------ PAGE EXCERPT

Index: linux-2.6/fs/fs_struct.c
===================================================================
--- linux-2.6.orig/fs/fs_struct.c 2010-12-14 22:01:15.000000000 +1100
+++ linux-2.6/fs/fs_struct.c 2010-12-14 22:56:27.000000000 +1100
@@ -17,11 +17,11 @@ void set_fs_root(struct fs_struct *fs, s
write_seqcount_begin(&fs->seq);
old_root = fs->root;
fs->root = *path;
- path_get(path);
+ path_get_long(path);
write_seqcount_end(&fs->seq);
spin_unlock(&fs->lock);
if (old_root.dentry)
- path_put(&old_root);
+ path_put_long(&old_root);
}

/*
@@ -36,12 +36,12 @@ void set_fs_pwd(struct fs_struct *fs, st
write_seqcount_begin(&fs->seq);
old_pwd = fs->pwd;
fs->pwd = *path;
- path_get(path);
+ path_get_long(path);
write_seqcount_end(&fs->seq);
spin_unlock(&fs->lock);

if (old_pwd.dentry)
- path_put(&old_pwd);
+ path_put_long(&old_pwd);
}

void chroot_fs_refs(struct path *old_root, struct path *new_root)
@@ -59,13 +59,13 @@ void chroot_fs_refs(struct path *old_roo
write_seqcount_begin(&fs->seq);
if (fs->root.dentry == old_root->dentry
&& fs->root.mnt == old_root->mnt) {
- path_get(new_root);
+ path_get_long(new_root);
fs->root = *new_root;
count++;
}
if (fs->pwd.dentry == old_root->dentry
&& fs->pwd.mnt == old_root->mnt) {
- path_get(new_root);
+ path_get_long(new_root);
fs->pwd = *new_root;
count++;
}
@@ -76,13 +76,13 @@ void chroot_fs_refs(struct path *old_roo
} while_each_thread(g, p);
read_unlock(&tasklist_lock);
while (count--)
- path_put(old_root);
+ path_put_long(old_root);
}

void free_fs_struct(struct fs_struct *fs)
{
- path_put(&fs->root);
- path_put(&fs->pwd);
+ path_put_long(&fs->root);
+ path_put_long(&fs->pwd);
kmem_cache_free(fs_cachep, fs);
}

@@ -115,7 +115,13 @@ struct fs_struct *copy_fs_struct(struct
spin_lock_init(&fs->lock);
seqcount_init(&fs->seq);
fs->umask = old->umask;
- get_fs_root_and_pwd(old, &fs->root, &fs->pwd);
+
+ spin_lock(&old->lock);
+ fs->root = old->root;
+ path_get_long(&fs->root);
+ fs->pwd = old->pwd;
+ path_get_long(&fs->pwd);
+ spin_unlock(&old->lock);
}
return fs;
}
Index: linux-2.6/fs/namei.c
===================================================================
--- linux-2.6.orig/fs/namei.c 2010-12-14 22:06:54.000000000 +1100
+++ linux-2.6/fs/namei.c 2010-12-14 22:07:51.000000000 +1100
@@ -448,6 +448,18 @@ void path_get(struct path *path)
EXPORT_SYMBOL(path_get);

/**
+ * path_get_long - get a long reference to a path
+ * @path: path to get the reference to
+ *
+ * Given a path increment the reference count to the dentry and the vfsmount.

------------
------ INFORMATION GIVEN

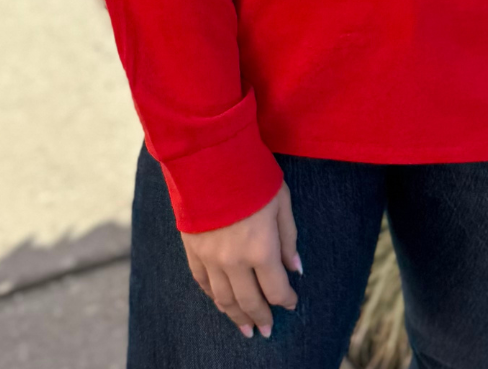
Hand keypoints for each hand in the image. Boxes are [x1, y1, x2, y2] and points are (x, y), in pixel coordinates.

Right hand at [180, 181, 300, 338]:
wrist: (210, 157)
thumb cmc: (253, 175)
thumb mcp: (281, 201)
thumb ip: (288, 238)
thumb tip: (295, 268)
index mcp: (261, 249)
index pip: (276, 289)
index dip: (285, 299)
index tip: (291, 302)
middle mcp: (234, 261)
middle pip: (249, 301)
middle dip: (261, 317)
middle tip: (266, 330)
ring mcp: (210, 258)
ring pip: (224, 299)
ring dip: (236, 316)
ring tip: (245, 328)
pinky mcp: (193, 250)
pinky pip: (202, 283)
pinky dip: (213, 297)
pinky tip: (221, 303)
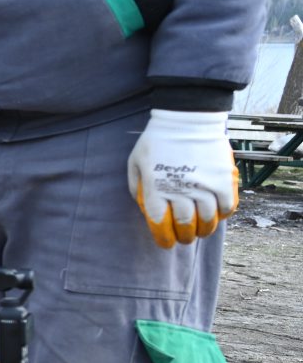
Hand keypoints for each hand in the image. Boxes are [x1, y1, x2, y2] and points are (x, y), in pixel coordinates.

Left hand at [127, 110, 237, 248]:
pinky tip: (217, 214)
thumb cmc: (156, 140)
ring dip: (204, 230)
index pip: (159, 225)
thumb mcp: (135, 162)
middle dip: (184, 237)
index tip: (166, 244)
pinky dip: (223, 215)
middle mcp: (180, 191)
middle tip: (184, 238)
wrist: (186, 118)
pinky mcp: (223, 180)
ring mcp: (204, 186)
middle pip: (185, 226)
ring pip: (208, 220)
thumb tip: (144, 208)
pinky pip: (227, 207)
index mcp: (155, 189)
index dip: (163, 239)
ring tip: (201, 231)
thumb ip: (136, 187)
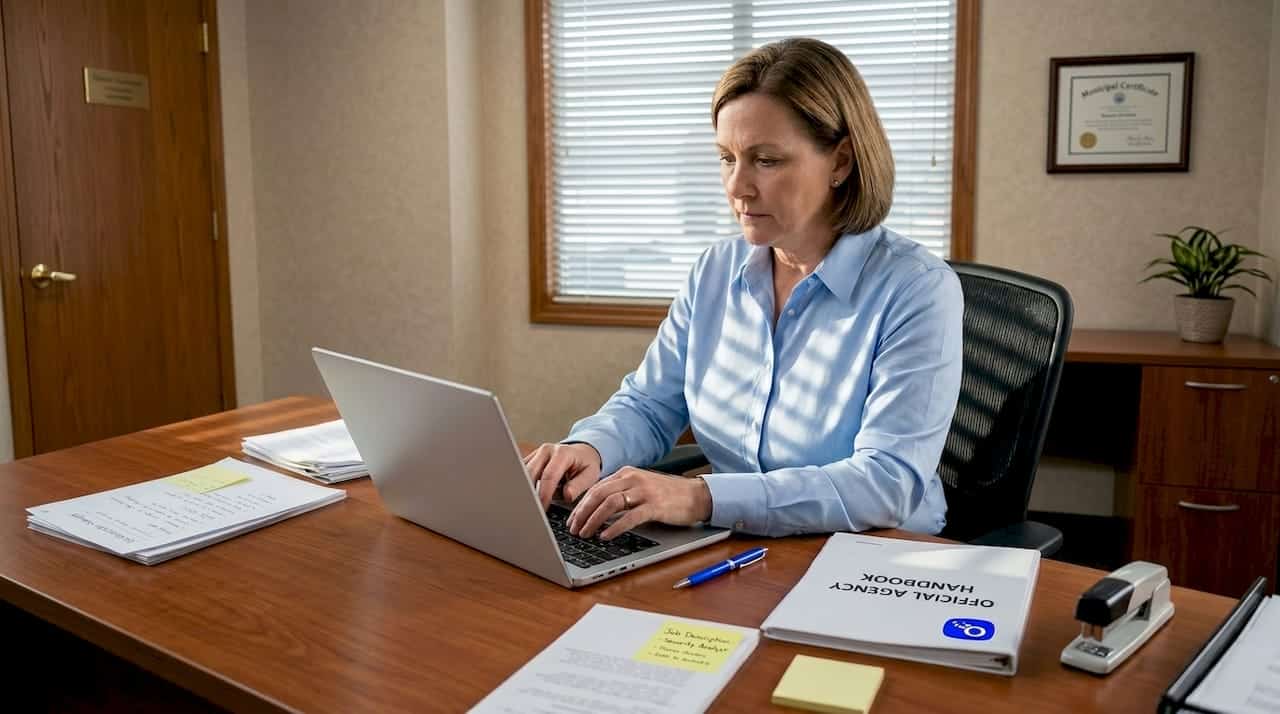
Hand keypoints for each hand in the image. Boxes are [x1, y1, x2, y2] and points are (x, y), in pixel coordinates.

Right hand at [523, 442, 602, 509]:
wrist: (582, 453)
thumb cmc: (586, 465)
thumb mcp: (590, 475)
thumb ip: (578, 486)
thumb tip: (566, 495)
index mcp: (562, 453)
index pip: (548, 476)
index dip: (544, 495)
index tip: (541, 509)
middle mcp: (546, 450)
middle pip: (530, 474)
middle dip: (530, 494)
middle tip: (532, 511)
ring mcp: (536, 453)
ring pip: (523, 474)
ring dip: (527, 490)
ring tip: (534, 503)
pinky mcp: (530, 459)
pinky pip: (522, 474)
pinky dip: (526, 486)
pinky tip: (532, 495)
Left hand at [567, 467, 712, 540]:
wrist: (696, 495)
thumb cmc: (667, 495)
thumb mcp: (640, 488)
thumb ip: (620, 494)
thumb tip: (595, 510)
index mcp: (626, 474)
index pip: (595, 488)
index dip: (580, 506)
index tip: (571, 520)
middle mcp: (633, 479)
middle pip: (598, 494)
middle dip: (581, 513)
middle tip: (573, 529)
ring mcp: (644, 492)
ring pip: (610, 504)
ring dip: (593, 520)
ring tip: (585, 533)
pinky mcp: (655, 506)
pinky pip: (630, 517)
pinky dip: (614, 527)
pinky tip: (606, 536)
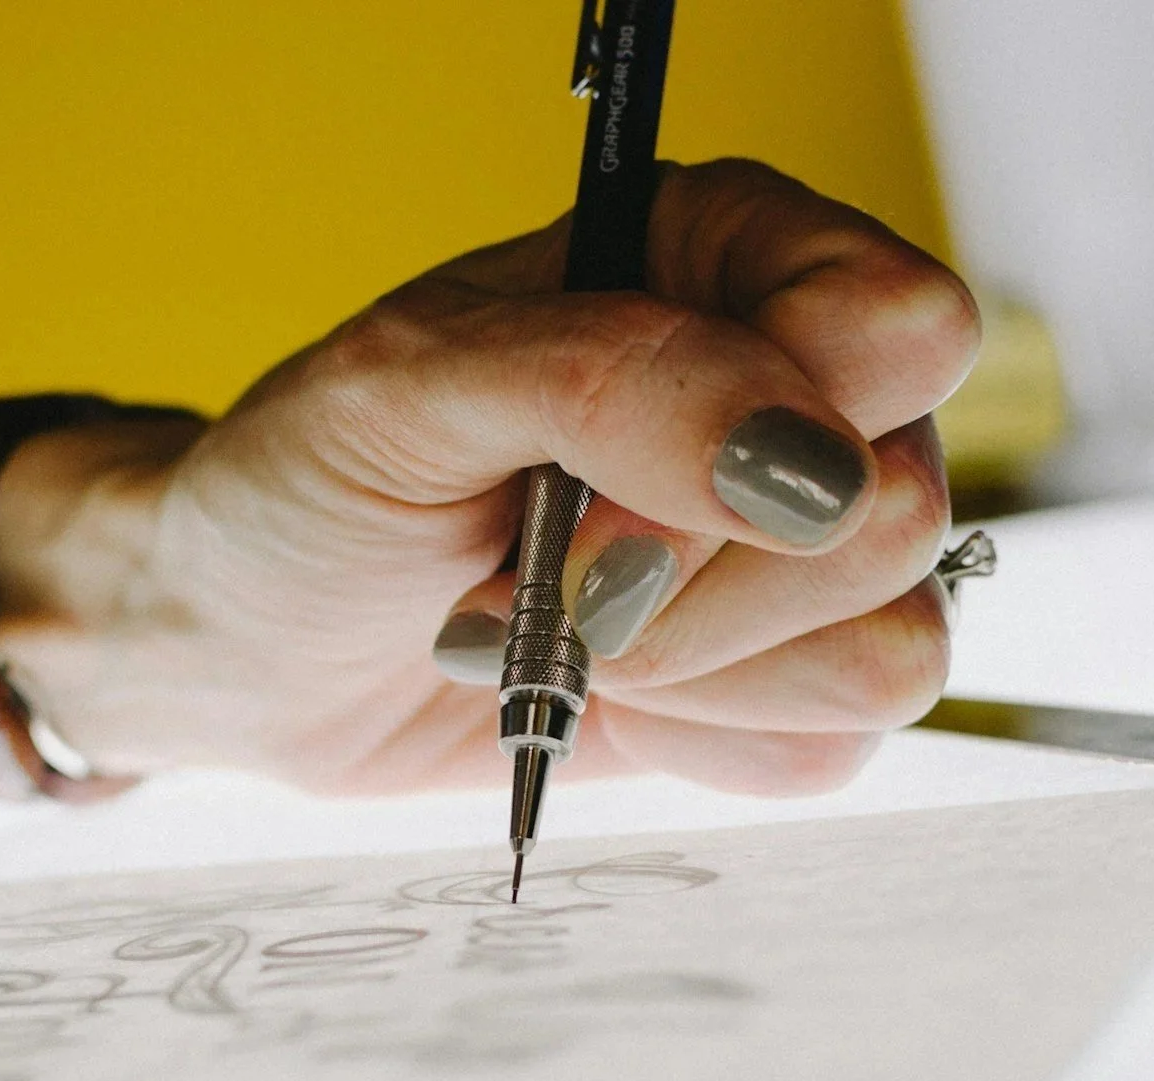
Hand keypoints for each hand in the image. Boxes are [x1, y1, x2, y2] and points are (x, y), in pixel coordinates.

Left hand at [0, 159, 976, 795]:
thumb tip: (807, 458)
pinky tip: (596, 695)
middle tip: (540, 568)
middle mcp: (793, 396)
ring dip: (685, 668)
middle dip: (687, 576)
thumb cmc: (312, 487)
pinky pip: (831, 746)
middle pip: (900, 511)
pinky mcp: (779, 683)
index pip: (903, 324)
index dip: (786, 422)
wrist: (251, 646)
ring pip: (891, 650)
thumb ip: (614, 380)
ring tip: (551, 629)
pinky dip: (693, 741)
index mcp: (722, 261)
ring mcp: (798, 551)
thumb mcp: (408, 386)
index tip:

------------

- TASK PROMPT -
Reproduce the kernel patch word for word, everything from "EXPORT_SYMBOL(path_get);" down to "and the vfsmount.".

- RESPONSE BOX -
EXPORT_SYMBOL(path_get);

/**
+ * path_get_long - get a long reference to a path
+ * @path: path to get the reference to
+ *
+ * Given a path increment the reference count to the dentry and the vfsmount.